WHAT TO PRODUCE: Where the word "knee" appears in a line below, copy the whole line.

SUPPLIED MATERIAL:
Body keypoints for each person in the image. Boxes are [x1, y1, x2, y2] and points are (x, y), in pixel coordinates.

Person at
--
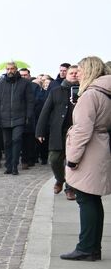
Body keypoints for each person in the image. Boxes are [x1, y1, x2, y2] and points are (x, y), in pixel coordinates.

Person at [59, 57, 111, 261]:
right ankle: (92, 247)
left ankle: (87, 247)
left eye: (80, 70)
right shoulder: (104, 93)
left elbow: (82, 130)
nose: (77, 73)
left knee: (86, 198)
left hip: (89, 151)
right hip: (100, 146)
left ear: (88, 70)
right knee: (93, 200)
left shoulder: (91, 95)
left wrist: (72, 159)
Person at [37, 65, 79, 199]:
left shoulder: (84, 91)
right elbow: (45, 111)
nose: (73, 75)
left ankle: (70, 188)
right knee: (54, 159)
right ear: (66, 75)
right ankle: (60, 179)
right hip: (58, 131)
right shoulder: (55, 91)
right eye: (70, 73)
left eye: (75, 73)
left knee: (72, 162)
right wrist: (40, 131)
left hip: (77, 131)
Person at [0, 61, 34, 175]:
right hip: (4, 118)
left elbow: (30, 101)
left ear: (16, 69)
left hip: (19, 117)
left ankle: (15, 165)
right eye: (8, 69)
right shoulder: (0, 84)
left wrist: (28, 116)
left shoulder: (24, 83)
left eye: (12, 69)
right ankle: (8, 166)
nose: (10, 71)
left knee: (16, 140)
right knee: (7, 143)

YOUR RESPONSE:
left knee: (86, 198)
right knee: (93, 200)
right knee: (54, 159)
left knee: (72, 162)
left knee: (16, 140)
right knee: (7, 143)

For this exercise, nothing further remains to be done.